Conceptually speaking, a liquid propellant rocket engine is actually a very simple piece of hardware. All you need to do is spray your fuel and oxidizer into the combustion chamber at the proper ratio, add a spark, and with a carefully designed nozzle you’re off to the races. Or the Moon, as the case may be. It’s just that doing it in the real-world and keeping the whole thing from exploding for long enough to do some useful work is another story entirely.
Taking the process one step at a time, [Luke Walters] has been working on a 3D printed injector that tackles the first half of the problem. After nearly a dozen different prototypes, he’s come up with a printable injector design that atomizes the fuel and combines it with pressurized air at a suitable ratio for combustion. As you can see in the video at the break, it’s certainly capable of generating some impressive fireballs.
The internal passages of the injector have been designed in such a way that fuel (91% isopropyl alcohol) and air are spinning in opposite directions when they meet. This promotes more complete mixing, which in turn leads to a more efficient burn. Originally developed in the 1930s, so-called “swirl injectors” of this type were one of the key technological advancements made by Germany’s V-2 rocket program. Some ideas never go out of style.
Since the injector only touches the fuel and air prior to ignition, it doesn’t need to be particularly heat resistant. To be on the safe side [Luke] has printed the part in PETG at 100% infill, but in reality the flame front is far enough away that temperature isn’t much of a concern. That said, he does hope to eventually fit these injectors into some kind of combustion chamber, which is where things will start getting toasty.
To be clear this is not a rocket engine, and it produces no appreciable thrust. Turning a big flame into a useful means of propulsion is where things get tricky, almost as though it’s rocket science or something. But that doesn’t mean it can’t be done by suitably ambitious hackers.
So potentially useful in current pandemic for just hosing down everything with unlit isopropyl alcohol too :-D
what could go wrong, right?
You could still light it, if the threat increases or zombies attack. :-)
Not a rocket guy. The orange flame means there are a lot of carbon particles i.e. fuel mix too rich incomplete combustion. You want the mixture as close to explosive mixture ratio as possible.
The power went out a few days ago. I made a penny stove that burns isopropyl alcohol. I had a little accident spilling some alcohol around the stove. So when I lit it, the spilled alcohol lit up and overheated the outside stove. There was some very impressive jets coming out of it. Even then, the flames remains blue with a tiny bit of orange at the tips. That bought the water in the pot boiling very quickly. After the stove cools down, it was burning normally and there was no incident. :)
He could have been running fuel rich to show off for the camera. In any event though, the ratio should be easy enough to adjust with a regulator on the fuel line.

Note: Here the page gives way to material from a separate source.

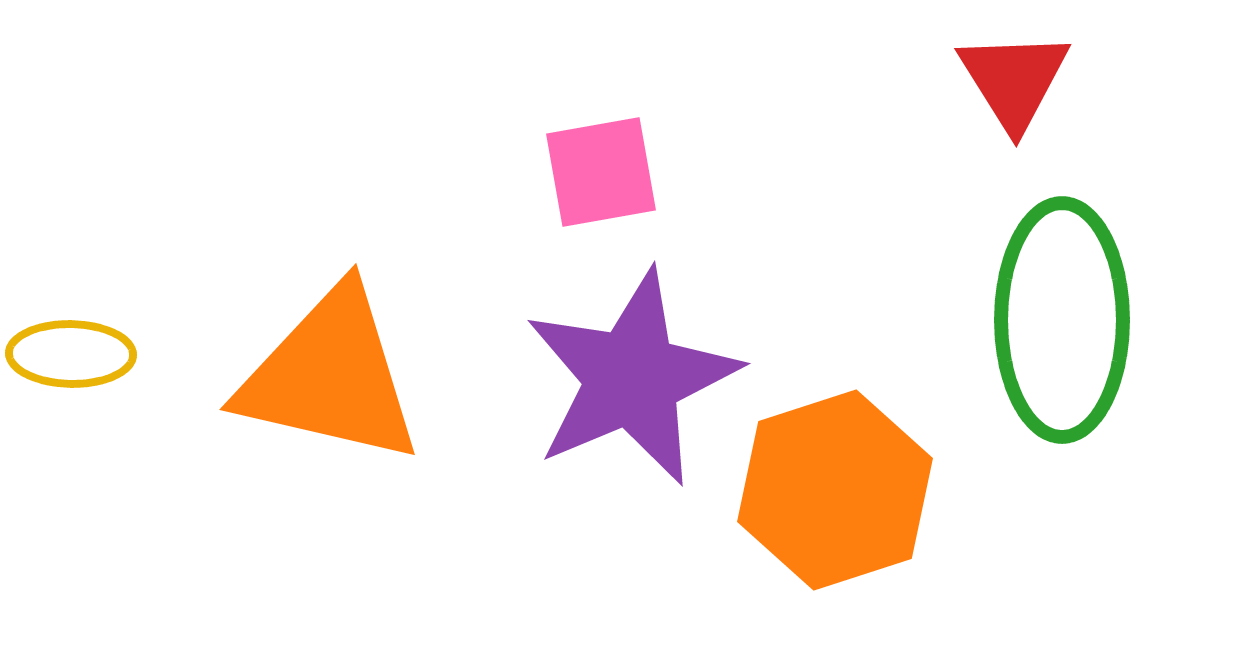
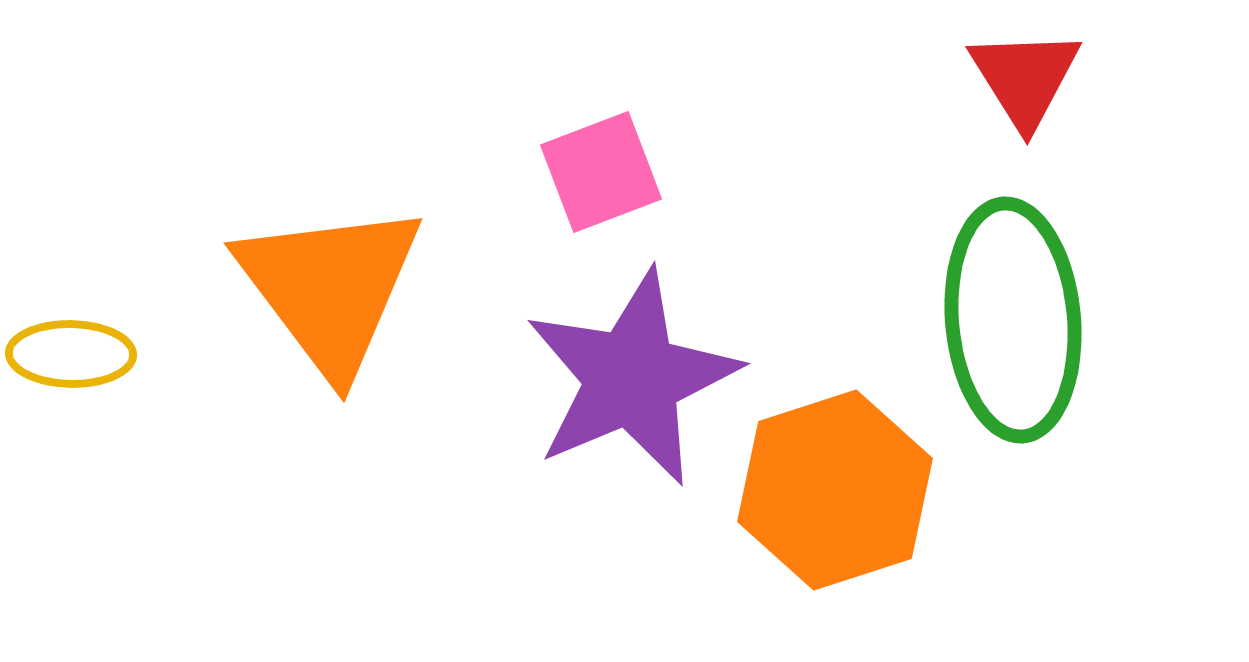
red triangle: moved 11 px right, 2 px up
pink square: rotated 11 degrees counterclockwise
green ellipse: moved 49 px left; rotated 5 degrees counterclockwise
orange triangle: moved 88 px up; rotated 40 degrees clockwise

Rocket engines are usually run fuel-rich. While it yields less combustion energy per unit fuel, the energy per unit propellant mass (fuel + oxidizer) doesn’t suffer much at first. It significantly reduces the flame temperature, which makes it easier to build a combustion chamber and nozzle that won’t melt, and the drop in average molecular weight of the exhaust makes up for some of the energy drop.

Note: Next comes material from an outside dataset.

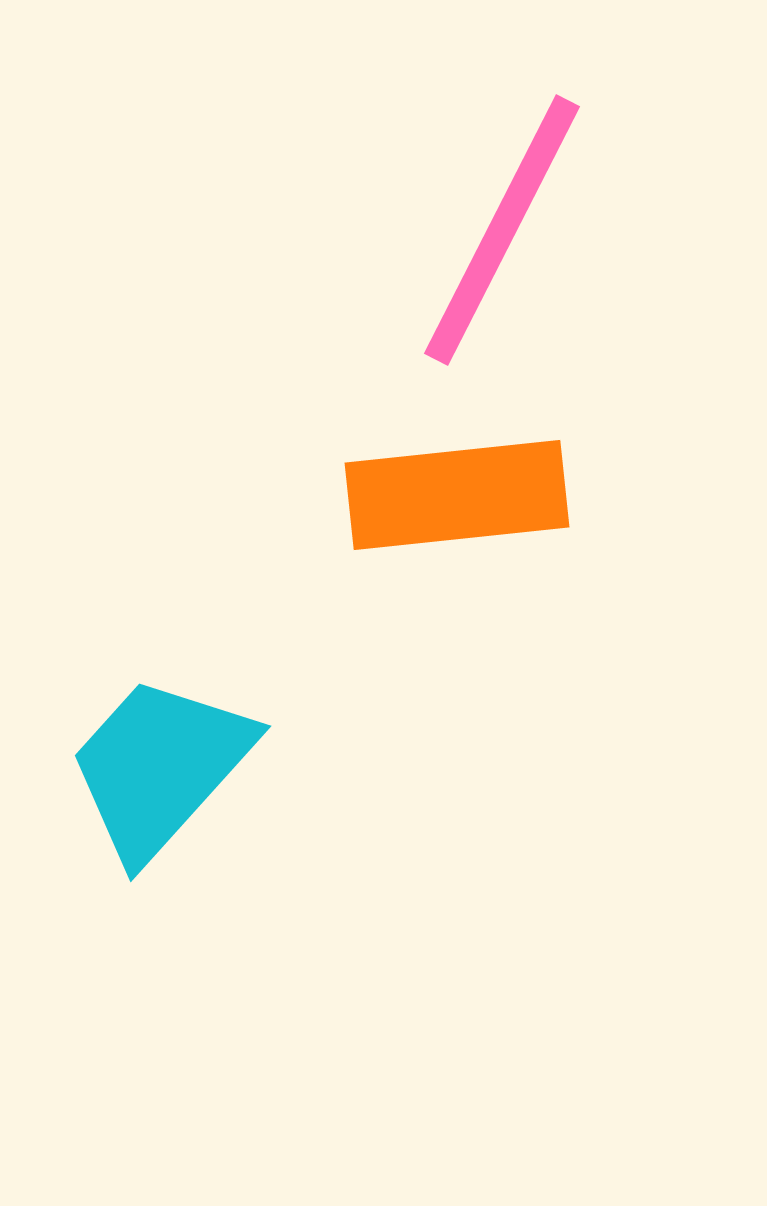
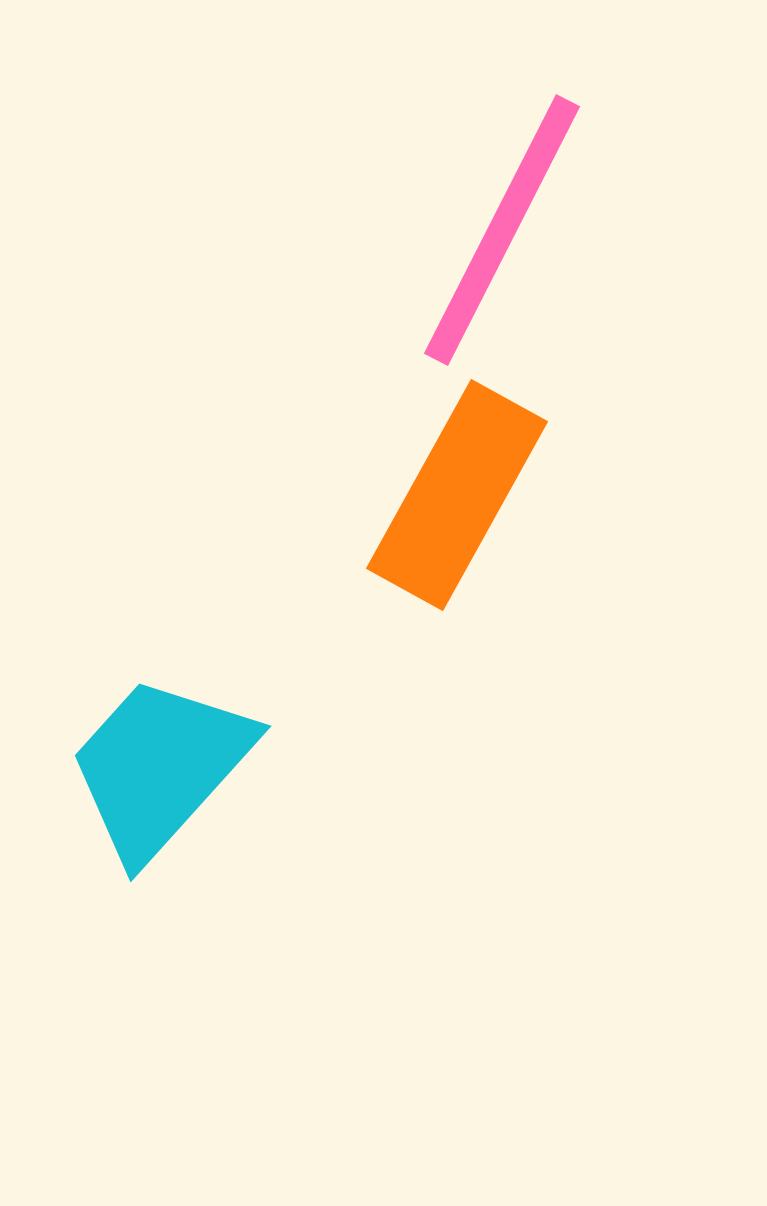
orange rectangle: rotated 55 degrees counterclockwise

Also if you’re running in atmosphere you might worry about producing nitrogen oxides, which being an endothermic reaction sucks energy out of the burn so may end up less efficient vs making sure you run cool enough not to make them.

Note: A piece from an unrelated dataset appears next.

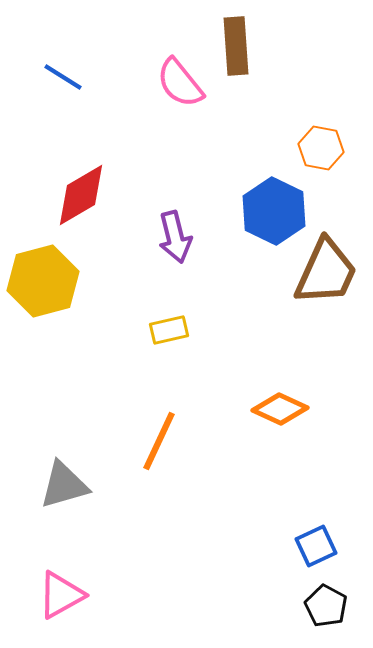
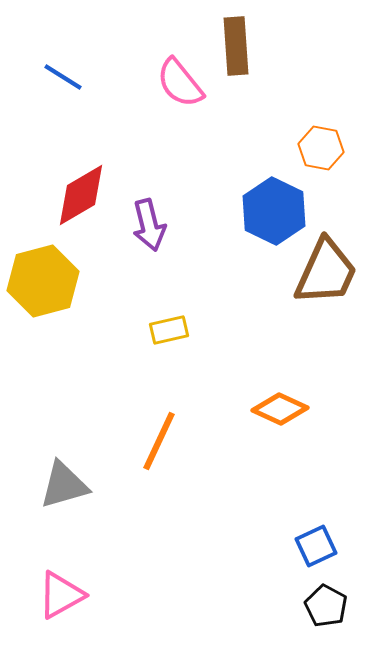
purple arrow: moved 26 px left, 12 px up
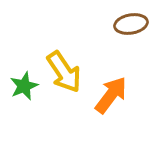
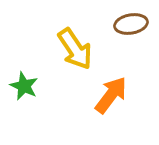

Well, if you’re running it with air as oxidizer, anyways. If you’re running a better oxidizer through the thing then it’s not exposed to nitrogen for that reaction to happen until it meets ambient air after (hopefully) at the edge of the nozzle, and by that point you don’t care.
Scott Manley just published a GREAT video about rocket fuel injectors:
https://www.youtube.com/watch?v=aa4ATJGRqA0
– Nice, thanks!
Sure thing :)
Unfortunately, there is no thrust there.. unless you count the reaction from the compressed air. All the combustion is happening outside of a non-existent combustion chamber. There can be no thrust when this happens as the reaction is (mostly) equally exerted in all directions. The only “thrust” you’s see here from the perspective of the “engine”, would be the apparent thrust from the shockwave of the external chemical reaction ( which isn’t thrust). Sorry.
Nobody said there was any thrust. In fact, the post specifically says there isn’t. Did you actually read it before leaving this comment?
Nah, off course he didn’t. Isn’t this how the internet is supposed to work? You post something, someone don’t read, complain about something you didn’t said, and you both start a flame war?